Inicialmente é preciso salientar que somos humanas e, muito antes de sermos mães, fomos filhas, netas, amiga, esposa, profissional. Importante pontuar para que fiquem claras duas coisas. A primeira delas é que não somos um saco vazio. Todas essas relações nos construíram de alguma forma, nos alegraram ou traumatizaram, fizeram com que nos sentíssemos queridas ou desprezadas.
Sendo assim, então, por mais que o amor seja incondicional, todas as nossas atitudes para com os filhos são carregadas de nós e, por isso, tantas situações “batem” neles de maneira tão diferente do que deveria.
Lá na minha casa, por exemplo, a Gabi é uma menina extremamente determinada, porém sensível e muito comunicativa. Do lado de cá, tem uma ogra, prática. Depois de vencido o desafio de ouvi-la com todos os detalhes que cabem na sua história sem desviar a atenção, preciso encontrar uma forma delicada de usar as palavras. Caso isso não aconteça, soa como desamor.
Depois de levar muito tempo para perceber tudo isso, hoje considero termos mais sucesso que fracasso. E essa é a segunda grande questão, a obrigação de estarmos atentos ao que é nosso e ao que é dos filhos e, ao identificarmos, a obrigação de nos curarmos.
Machucá-los será inevitável, por mais amor que exista. E nem é de todo mal porque as frustrações em casa são escola para que lidemos com as adversidades na rua. O ponto é empurrar um trauma para frente.
Até hoje ao ameaçar um temporal, meu inconsciente entra no modo pânico por treinamento. Na infância, minha avó fazia sentar longe de lâmpadas, de tomadas, com tudo desligado… esperávamos pelo fim do mundo cada vez que o céu acinzentava. Mas é que ela foi criada no sítio, numa época em que haviam grandes tragédias por choque elétrico com raios, por isso se defender fazia tanto sentido a ela.

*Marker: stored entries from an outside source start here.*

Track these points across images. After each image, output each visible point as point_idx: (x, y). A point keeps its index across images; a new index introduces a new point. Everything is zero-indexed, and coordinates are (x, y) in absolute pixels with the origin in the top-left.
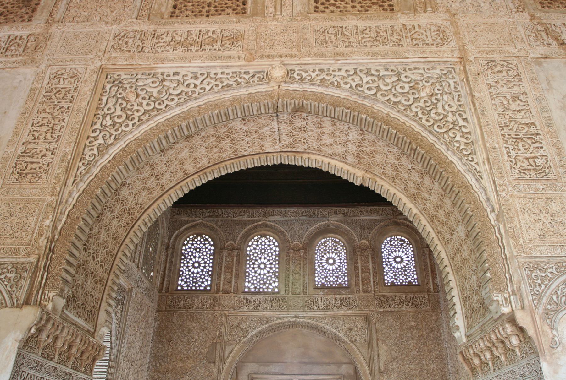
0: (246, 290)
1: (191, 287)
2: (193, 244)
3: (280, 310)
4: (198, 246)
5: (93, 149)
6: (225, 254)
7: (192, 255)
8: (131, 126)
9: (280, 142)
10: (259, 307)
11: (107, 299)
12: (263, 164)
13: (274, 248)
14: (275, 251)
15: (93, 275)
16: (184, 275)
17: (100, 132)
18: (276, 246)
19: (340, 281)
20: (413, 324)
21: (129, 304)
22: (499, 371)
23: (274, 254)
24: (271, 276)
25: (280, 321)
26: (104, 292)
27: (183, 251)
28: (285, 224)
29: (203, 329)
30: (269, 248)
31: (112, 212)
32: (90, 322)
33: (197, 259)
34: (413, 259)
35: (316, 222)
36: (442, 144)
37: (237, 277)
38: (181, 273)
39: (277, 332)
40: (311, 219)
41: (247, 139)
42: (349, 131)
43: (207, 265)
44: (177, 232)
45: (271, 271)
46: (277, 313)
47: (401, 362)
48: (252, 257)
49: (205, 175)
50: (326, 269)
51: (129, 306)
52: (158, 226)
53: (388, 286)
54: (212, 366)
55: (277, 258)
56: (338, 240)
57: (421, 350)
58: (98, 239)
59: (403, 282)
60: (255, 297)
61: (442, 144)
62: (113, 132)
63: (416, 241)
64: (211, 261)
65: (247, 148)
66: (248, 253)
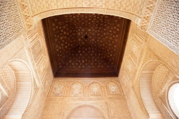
6: (67, 88)
20: (119, 104)
25: (81, 104)
28: (83, 81)
37: (69, 93)
54: (60, 116)
60: (74, 98)
63: (117, 85)
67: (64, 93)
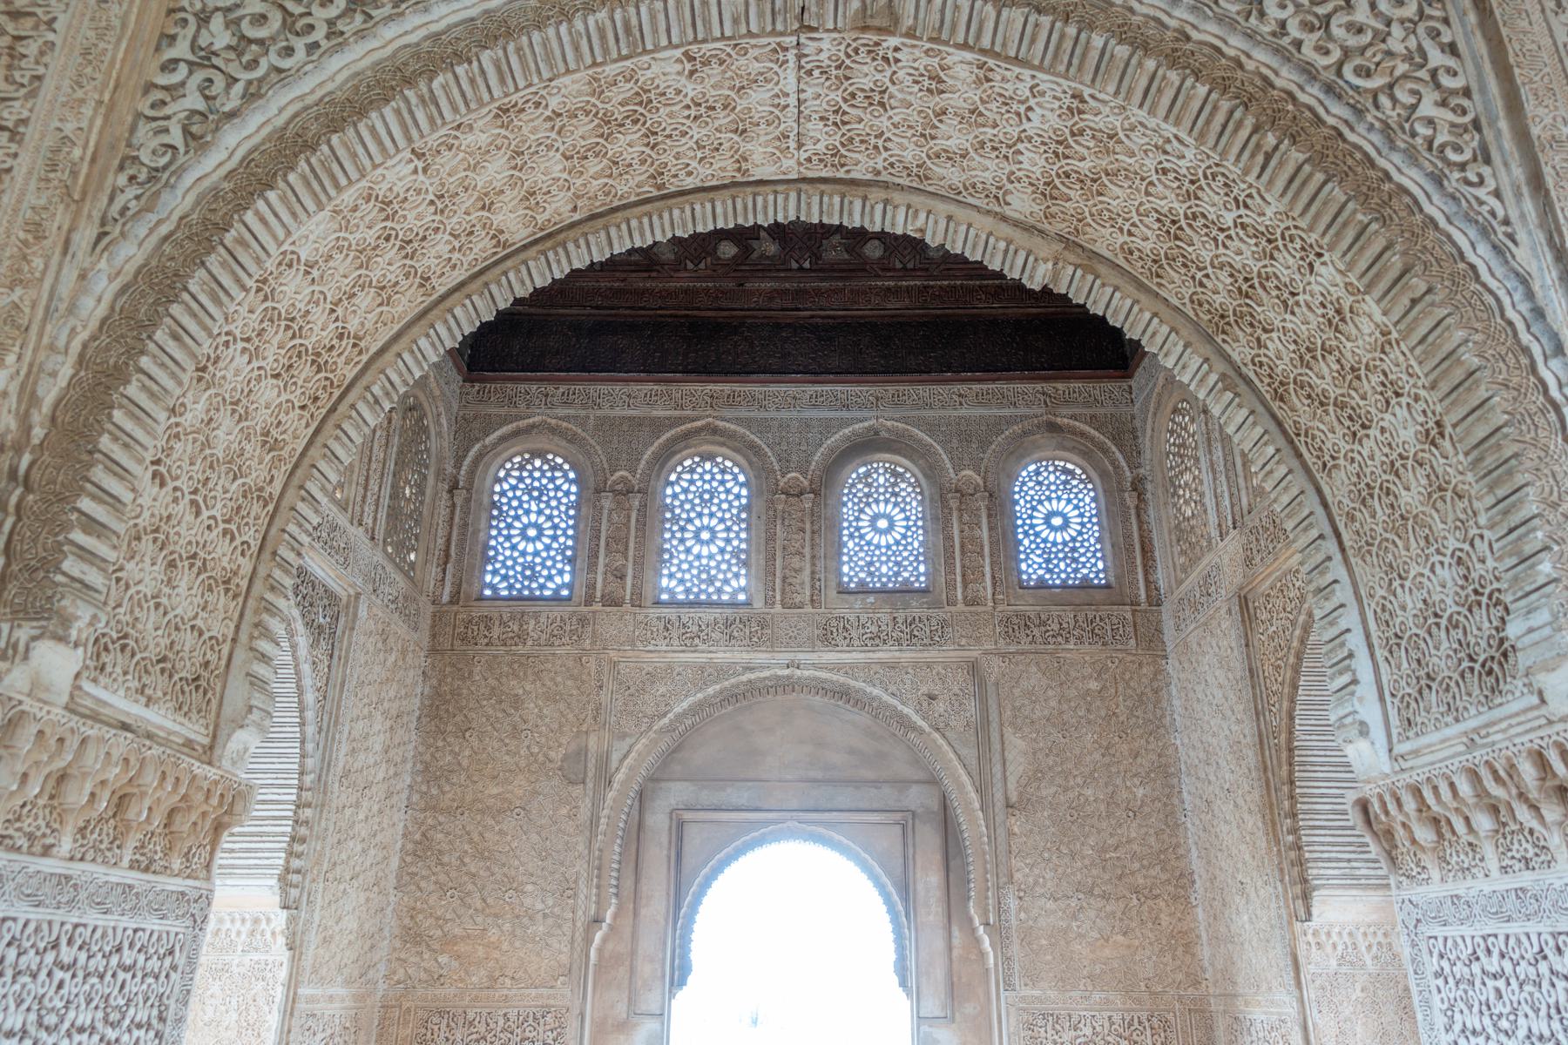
0: (665, 597)
1: (519, 591)
2: (521, 479)
3: (753, 646)
4: (536, 484)
5: (167, 131)
6: (607, 502)
7: (520, 506)
8: (301, 54)
9: (800, 146)
10: (697, 641)
11: (252, 637)
12: (740, 221)
13: (736, 490)
14: (738, 497)
15: (199, 563)
16: (501, 558)
17: (191, 73)
18: (742, 485)
19: (906, 575)
20: (1094, 685)
21: (350, 636)
22: (1528, 875)
23: (736, 503)
24: (728, 562)
25: (753, 676)
26: (242, 615)
27: (496, 498)
28: (763, 427)
29: (552, 698)
30: (721, 489)
31: (255, 354)
32: (194, 716)
33: (533, 517)
34: (1095, 520)
35: (845, 423)
36: (1371, 127)
37: (639, 563)
38: (492, 553)
39: (745, 703)
40: (832, 414)
41: (697, 132)
42: (1032, 102)
43: (559, 532)
44: (477, 447)
45: (729, 549)
46: (745, 655)
47: (1059, 780)
48: (678, 511)
49: (560, 250)
50: (869, 543)
51: (350, 644)
52: (426, 430)
53: (1028, 588)
54: (577, 791)
55: (744, 516)
56: (901, 470)
57: (1112, 751)
58: (207, 444)
59: (1068, 577)
60: (687, 615)
61: (1371, 127)
62: (234, 69)
63: (1103, 475)
64: (571, 522)
65: (694, 164)
66: (668, 501)
67: (592, 566)
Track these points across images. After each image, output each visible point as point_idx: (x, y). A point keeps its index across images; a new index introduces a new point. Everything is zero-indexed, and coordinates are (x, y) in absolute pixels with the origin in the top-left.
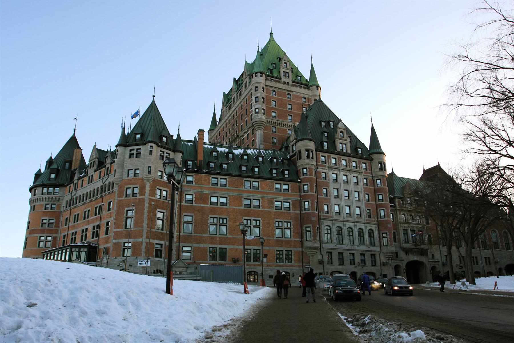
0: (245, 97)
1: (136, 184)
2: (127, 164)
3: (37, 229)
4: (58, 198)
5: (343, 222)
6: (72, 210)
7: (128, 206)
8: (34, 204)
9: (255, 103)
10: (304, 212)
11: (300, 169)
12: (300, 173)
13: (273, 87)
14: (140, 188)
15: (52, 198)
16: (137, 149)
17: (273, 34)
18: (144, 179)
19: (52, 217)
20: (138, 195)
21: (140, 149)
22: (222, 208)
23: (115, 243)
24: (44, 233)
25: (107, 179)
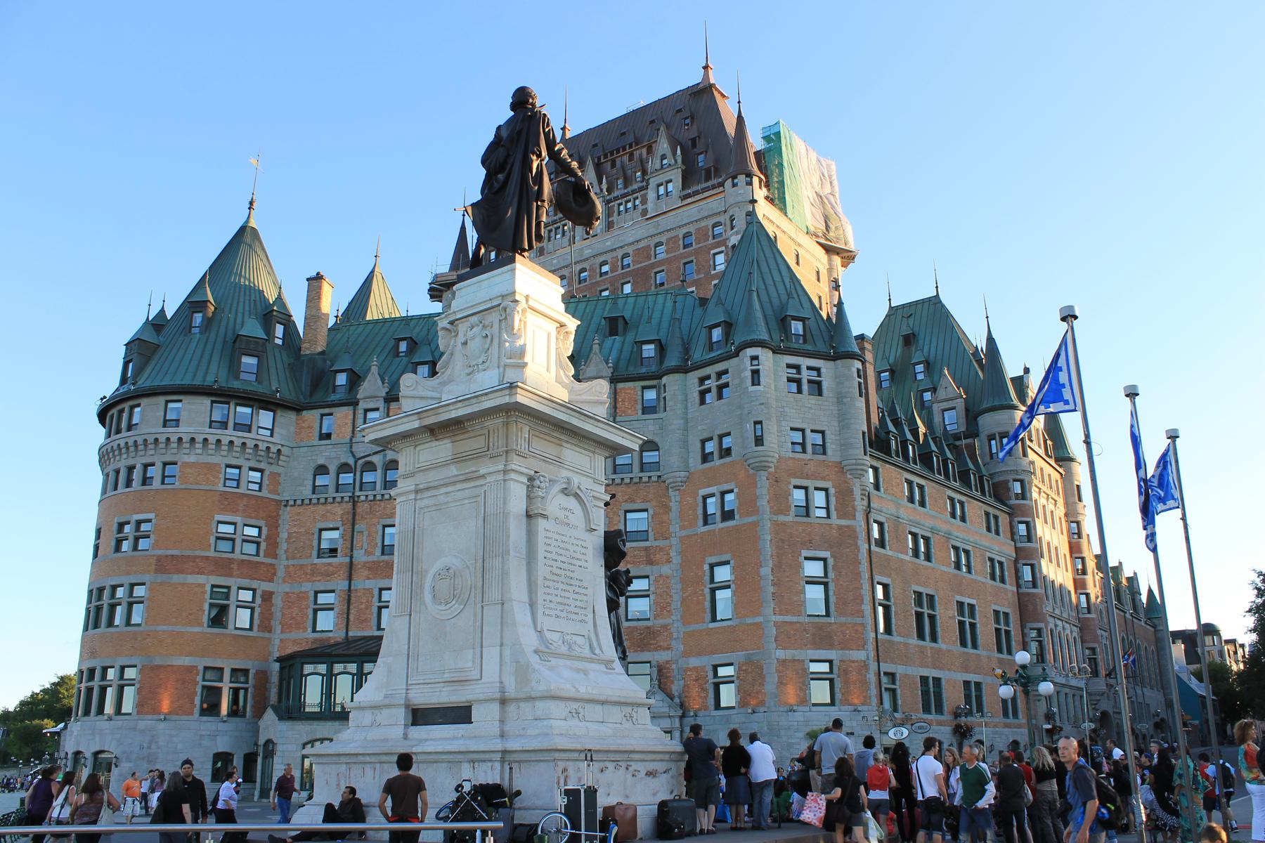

Gabi e Neto nem percebem como está o tempo, não faz diferença. Veja, hoje a chance de alguém morrer com um temporal são mínimas. Então, por mais que meu cérebro instintivamente vá para o buraco do medo, eu o mostro que as condições são outras e que estou segura. Não passei o trauma adiante, mas transferi o ensinamento de que, ao menor sinal, devemos ficar longe de lugares descampados e sob árvores.
As nossas dores mais nos paralisam do que impulsionam e por isso é tão injusto que coloquemos o que é nosso na mochila dos filhos, que por si só, como seres independentes, terão os próprios. Um grande desafio, talvez mais um dos básicos, é compreender que, embora tenhamos um vínculo eterno, somos pessoas distintas que dividiremos a vida por instantes, que ainda que pensemos serem nossos por todas as entranhas de tramas desde a concepção, não os são.
E esse é o lado de lá. Essa independência por vezes vai nos bater, também vai nos machucar, também gerará feridas, algumas bem difíceis de serem cicatrizadas. E nessa hora somos salvas pela cartada maior, pelo “zap” das mães, característica abundante em nós, o amor, a pílula que junto com o tempo recoloca tudo no lugar.